Despite strong momentum, the scooter wave will not continue unchecked. Cities are beginning to aggressively regulate these services to prevent over-supply (e.g., bikes and scooters littering sidewalks), and to ensure safety. Lime and Bird recorded their first fatalities this year from their scooters, which sparked the typical knee-jerk backlash.
But make no mistake. The dawn of the Fast Mile is upon us and urban transportation is in for an overhaul.
ROCKETFUEL IPO RECAP
Four companies raised $993M in IPO proceeds last week. Business planning software company, Anaplan, was the star performer with an IPO pop of 43%. The company sold 15.5M shares at the top end of its revised target range of $15 to $17 per share. The SF-based company’s shares ended trading at $24.3, valuing the company at close to $3B. Cancer startup Allogene Therapeutics was the other performer for the week with its shares popping 39%, valuing the company at over $2B. Allogene, which went public less than a year after it was founded, was the largest biotech company to go public since 2009. Allogene is led by Arie Belldegrun and David Chang, two of the executives that steered Kite Pharma towards a $12B sale to Gilead Sciences in 2017.

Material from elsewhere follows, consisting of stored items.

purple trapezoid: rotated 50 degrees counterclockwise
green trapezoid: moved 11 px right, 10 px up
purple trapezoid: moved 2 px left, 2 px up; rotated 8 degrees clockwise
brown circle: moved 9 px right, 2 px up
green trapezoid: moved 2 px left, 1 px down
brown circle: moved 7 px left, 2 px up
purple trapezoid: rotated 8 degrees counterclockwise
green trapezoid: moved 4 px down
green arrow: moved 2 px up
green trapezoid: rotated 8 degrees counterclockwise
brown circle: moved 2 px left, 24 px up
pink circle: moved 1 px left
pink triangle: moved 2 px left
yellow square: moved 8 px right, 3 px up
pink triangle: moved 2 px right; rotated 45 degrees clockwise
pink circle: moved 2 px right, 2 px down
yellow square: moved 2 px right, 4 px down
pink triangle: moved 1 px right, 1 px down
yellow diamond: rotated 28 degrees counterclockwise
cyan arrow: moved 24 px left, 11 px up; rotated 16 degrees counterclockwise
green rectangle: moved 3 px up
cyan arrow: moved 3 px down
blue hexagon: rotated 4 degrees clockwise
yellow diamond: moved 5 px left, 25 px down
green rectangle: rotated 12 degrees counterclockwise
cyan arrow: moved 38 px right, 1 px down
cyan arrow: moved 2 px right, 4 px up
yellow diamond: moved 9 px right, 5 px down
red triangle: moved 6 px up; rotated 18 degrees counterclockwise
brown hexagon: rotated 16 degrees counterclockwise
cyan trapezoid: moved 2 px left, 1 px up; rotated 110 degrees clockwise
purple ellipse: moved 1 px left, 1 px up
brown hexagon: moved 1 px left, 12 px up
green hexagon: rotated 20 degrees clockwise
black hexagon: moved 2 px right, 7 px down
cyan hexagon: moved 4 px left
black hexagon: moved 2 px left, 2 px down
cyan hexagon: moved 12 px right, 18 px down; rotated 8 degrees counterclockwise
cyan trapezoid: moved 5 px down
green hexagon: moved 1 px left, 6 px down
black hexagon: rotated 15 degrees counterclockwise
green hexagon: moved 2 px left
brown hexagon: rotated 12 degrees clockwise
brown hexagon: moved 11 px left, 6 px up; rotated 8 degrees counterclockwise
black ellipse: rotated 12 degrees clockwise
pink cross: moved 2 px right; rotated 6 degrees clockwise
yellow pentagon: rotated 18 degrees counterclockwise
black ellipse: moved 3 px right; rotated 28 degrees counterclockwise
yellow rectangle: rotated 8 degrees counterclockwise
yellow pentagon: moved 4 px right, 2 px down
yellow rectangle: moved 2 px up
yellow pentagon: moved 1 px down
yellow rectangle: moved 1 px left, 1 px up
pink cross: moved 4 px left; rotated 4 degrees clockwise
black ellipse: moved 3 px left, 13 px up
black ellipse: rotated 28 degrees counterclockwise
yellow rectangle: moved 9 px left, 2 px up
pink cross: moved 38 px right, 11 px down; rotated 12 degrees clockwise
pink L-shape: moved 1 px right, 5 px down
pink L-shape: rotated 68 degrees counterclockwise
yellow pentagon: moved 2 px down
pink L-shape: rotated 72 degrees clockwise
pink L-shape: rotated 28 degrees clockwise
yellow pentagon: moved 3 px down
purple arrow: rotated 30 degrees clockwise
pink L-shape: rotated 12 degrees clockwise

We have five companies on deck for next week planning to raise $1.3B in IPO proceeds. Solarwinds, an IT infrastructure company, plans to raise $756M, selling 42M shares between $17 and $19 per share. At the midpoint of the proposed range, the company would be valued at $5.6B. SolarWinds has 275,000 customers as of June 30, 2018, including 499 of the Fortune 500. The company was founded in 1999 and went public in 2009 before being taken private by Silver Lake Partners and Thoma Bravo in 2016. They will control 83% of the voting power after the IPO. The company’s revenues grew from $469M in 2016 to $728M in 2017, a 55% growth rate. But revenue growth for the first half of 2018 compared to the same period in 2017 was only 17%, while the net losses grew to $86M from $45M during the same period.